### ABOUT THIS TASK
Restate word for word the lines of the material below, from the line with "of underage offenders" to the line with "The article concerns", both lines included, and no others.

### DATA FOR THIS TASK

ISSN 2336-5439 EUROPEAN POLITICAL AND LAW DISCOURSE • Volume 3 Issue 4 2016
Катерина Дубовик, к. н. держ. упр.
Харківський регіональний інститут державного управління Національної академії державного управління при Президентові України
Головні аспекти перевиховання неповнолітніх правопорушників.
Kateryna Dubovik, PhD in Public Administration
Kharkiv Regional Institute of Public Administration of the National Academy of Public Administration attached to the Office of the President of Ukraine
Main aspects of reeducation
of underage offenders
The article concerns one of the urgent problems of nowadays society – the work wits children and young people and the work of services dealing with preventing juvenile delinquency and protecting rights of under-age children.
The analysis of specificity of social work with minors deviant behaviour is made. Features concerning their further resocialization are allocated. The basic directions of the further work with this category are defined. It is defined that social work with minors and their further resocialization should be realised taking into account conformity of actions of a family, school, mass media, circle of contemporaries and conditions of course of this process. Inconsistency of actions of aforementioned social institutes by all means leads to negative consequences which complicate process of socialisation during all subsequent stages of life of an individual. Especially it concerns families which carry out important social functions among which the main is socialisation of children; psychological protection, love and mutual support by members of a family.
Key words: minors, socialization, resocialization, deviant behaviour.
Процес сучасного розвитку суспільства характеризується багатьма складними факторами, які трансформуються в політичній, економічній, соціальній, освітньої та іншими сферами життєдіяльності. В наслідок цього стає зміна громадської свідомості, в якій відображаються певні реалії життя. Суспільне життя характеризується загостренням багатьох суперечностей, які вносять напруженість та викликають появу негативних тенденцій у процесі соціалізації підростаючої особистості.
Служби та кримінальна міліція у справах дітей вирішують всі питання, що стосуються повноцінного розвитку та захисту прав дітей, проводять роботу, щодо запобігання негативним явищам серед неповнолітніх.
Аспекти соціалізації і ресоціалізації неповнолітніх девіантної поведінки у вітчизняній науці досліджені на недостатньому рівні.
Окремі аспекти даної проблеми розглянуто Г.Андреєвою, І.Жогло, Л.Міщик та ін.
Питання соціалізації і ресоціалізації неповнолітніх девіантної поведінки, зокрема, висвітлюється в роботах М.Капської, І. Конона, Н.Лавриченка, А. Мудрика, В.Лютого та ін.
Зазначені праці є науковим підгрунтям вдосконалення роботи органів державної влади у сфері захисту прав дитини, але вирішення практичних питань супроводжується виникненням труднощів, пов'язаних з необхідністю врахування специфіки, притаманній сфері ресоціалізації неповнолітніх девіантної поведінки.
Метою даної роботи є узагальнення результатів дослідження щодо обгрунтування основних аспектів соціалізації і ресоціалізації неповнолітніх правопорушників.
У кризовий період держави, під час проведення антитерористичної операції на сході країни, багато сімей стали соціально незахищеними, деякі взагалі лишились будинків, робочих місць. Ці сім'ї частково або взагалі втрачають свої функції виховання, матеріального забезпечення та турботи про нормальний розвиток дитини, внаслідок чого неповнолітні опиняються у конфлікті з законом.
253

### COMPLETED TASK
of underage offenders
The article concerns one of the urgent problems of nowadays society – the work wits children and young people and the work of services dealing with preventing juvenile delinquency and protecting rights of under-age children.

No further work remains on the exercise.